I used an enum containg the SQL keywords (SELECT, INSERT, ...) and basically parsed each line, iterating over the enum to determine if any SQL was present. Additionally, I had to make sure that the parser was not erroneously detecting html (for example <\select>).

For me this solution worked fine, but now I have a little more time on my hands now and have thought about refactoring the code to use a more elegant (and efficient) solution. Please limit your solutions to using C# as that is what I wrote my program in.

+1  A: 

Your solution seems fine to me. The other way would be to parse the PHP file with a Lex/Yacc parser using the grammar for PHP, there is one good C# grammar parsing tool called Coco/R http://www.ssw.uni-linz.ac.at/coco/.

However I believe if you do parse the language, you will end up consuming too much time (in development and in computing) for no additional results.

I would stick with your opportunistic approach, but test it against various PHP code and tweak it to cover all possible cases.

Vincent
+1  A: 

Maybe theres some milage in parsing text lines against the BNF for, say, SQL92, and scoring each line on how closely the fragments match the grammar.
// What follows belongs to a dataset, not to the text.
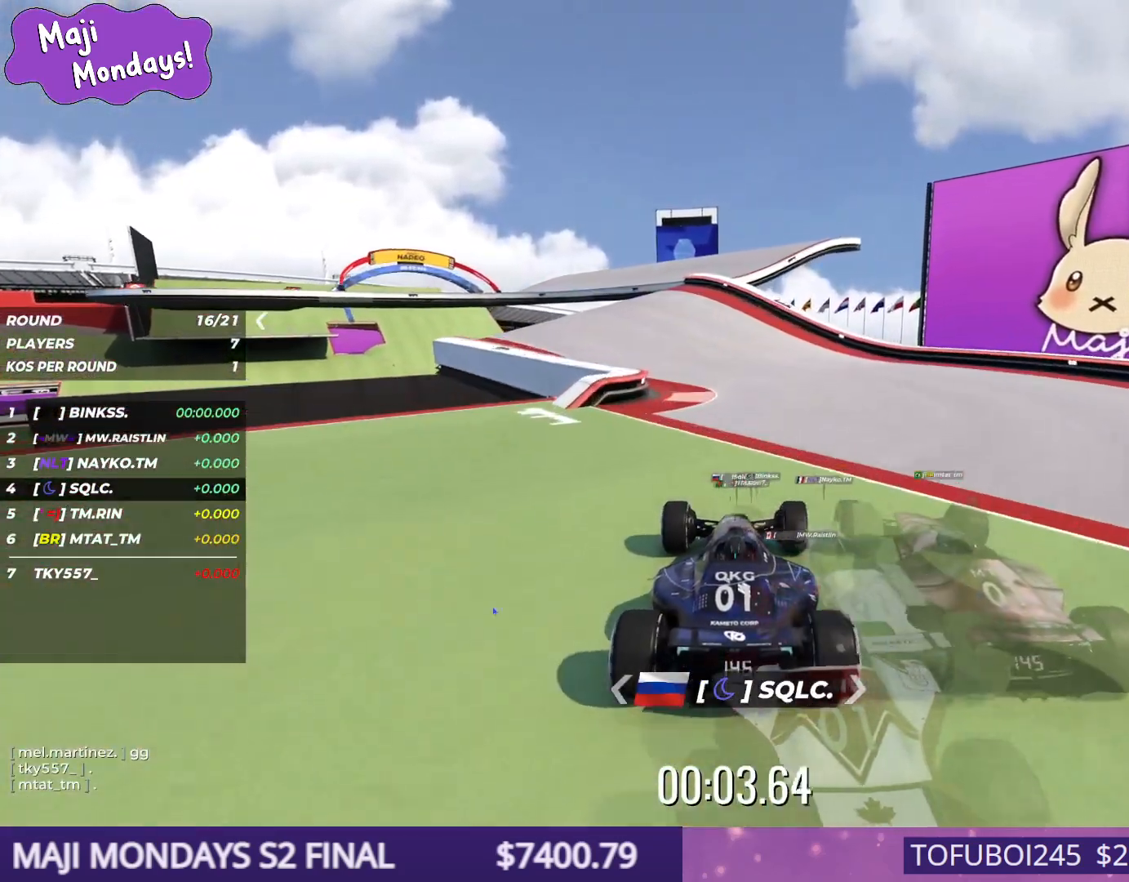
{"keys": ["up"], "events": [[150, "left", "down"], [500, "left", "up"]]}
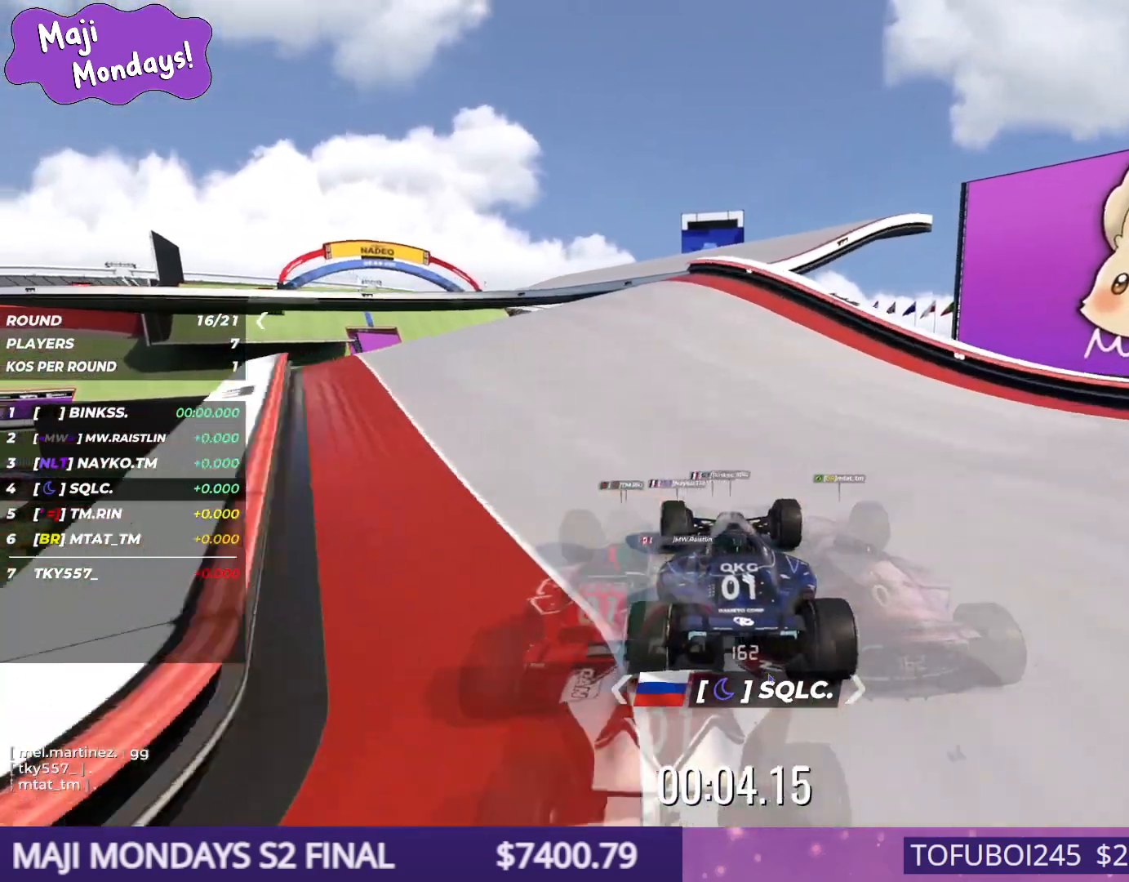
{"keys": ["left", "up"], "events": [[217, "left", "down"], [367, "left", "up"], [467, "left", "down"]]}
Sounds like some heavy lifting though. Your simple approach will catch such a large percentage of real-world cases already.

Cheekysoft
+1  A: 

I do not know the specifics of variables in C# so you will have to forgive or down-vote me for using PHP but 70% of the time my SQL query goes into a variable like so

$sql = "SELECT * FROM table;";

Beyond that I am unable to think of anything you can do to improve on what you already have.

Do you take into account statements that are created over several lines and use variables within the string? (Example below)

$sql = "SELECT * FROM table WHERE fname = $fname OR snmae = $sname";
Teifion
A: 

I do not know the specifics of variables in C# so you will have to forgive or down-vote me for using PHP but 70% of the time my SQL query goes into a variable like so ..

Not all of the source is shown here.